相模原市は中山間地域(津久井、相模湖、藤野地区)の在宅医療の充実、医師の負担軽減などを目的とした車両を用いた訪問型オンライン診療の実証事業の結果を11月27日に公表した。患者の86%が訪問型オンライン診療は在宅医療の充実に必要とアンケートで回答した。一方で、通信環境の整備など今後に向けた課題が浮き彫りになった。
今回の実証事業は、6月10日から7月22日のうち23日間実施。慢性的な疾患で市所管の診療所に通院しており、医師が実施可能と判断し事前に合意を得た42人が対象。看護師が情報通信機器を持って車両で患者宅を訪問し、患者と診療所の医師がウェブ会議システムでつながり、看護師が補助をしながら診療を実施した。車内での診療を基本に、状況に応じて患者宅内で実施。車内は31人、患者宅内は11人だった。

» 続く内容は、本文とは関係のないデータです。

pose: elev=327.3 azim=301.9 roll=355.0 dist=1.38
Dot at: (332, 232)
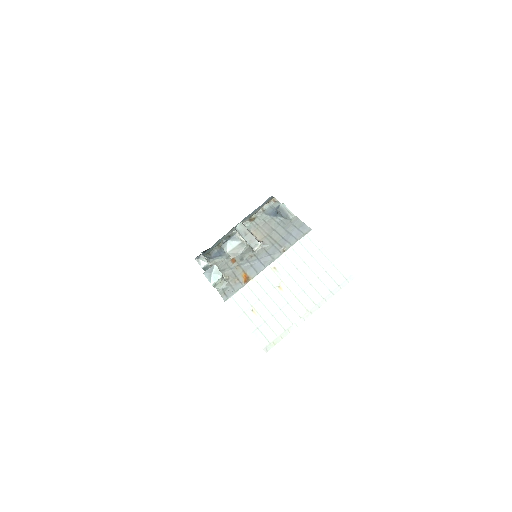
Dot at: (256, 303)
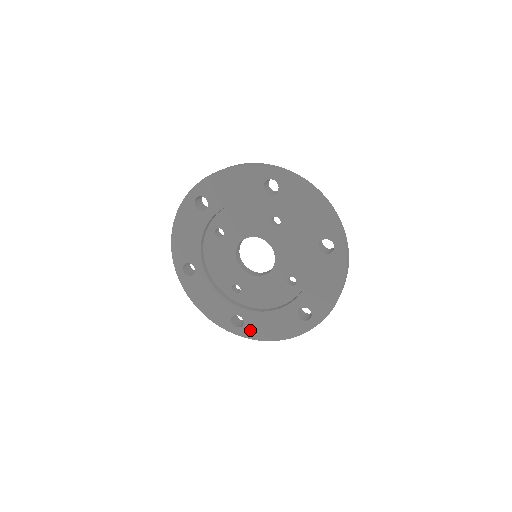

今回の事業のねらいは3つ-【1】オンライン診療ができる環境の確認と体制の構築、【2】オンライン診療に対する医療従事者と患者双方の理解促進、【3】事業を実施して把握できる課題の確認と改善策の検討-。実証事業に参加した患者は、一連の流れについて90%が「満足・ほぼ満足」と回答。医師は70%、看護師は71%が同様に回答した。患者の負担軽減について効果があったと答えたのは患者が76%、医師が83%、看護師が64%だった。
一方で、通信ができない、不安定な場所がある、車両の乗り降りがしにくいなどの意見が挙がったほか、実際に車両に乗って診療を補助する看護師の負担が大きいというような声もあった。薬の受け渡しに関しては、オンライン診療後に改めて診療所に処方箋を受け取りに行き、院外薬局で薬を受け取る患者もいた。
今回の実証事業の結果を受けて市医療政策課地域医療対策室の担当者は、「オンライン診療を初めて実施してみて体制や診療の一連の流れについて、一定の手応えがあったと考える。一方で初めての実施ということで、今後につながる課題も抽出できた。今後は浮き彫りになった課題の解消に向けて取り組んでいきたい」と話した。
市では、今回の検証結果を踏まえ、来年度以降は新たなねらいを定め、期間を今回よりも延長して実証事業を実施していくという。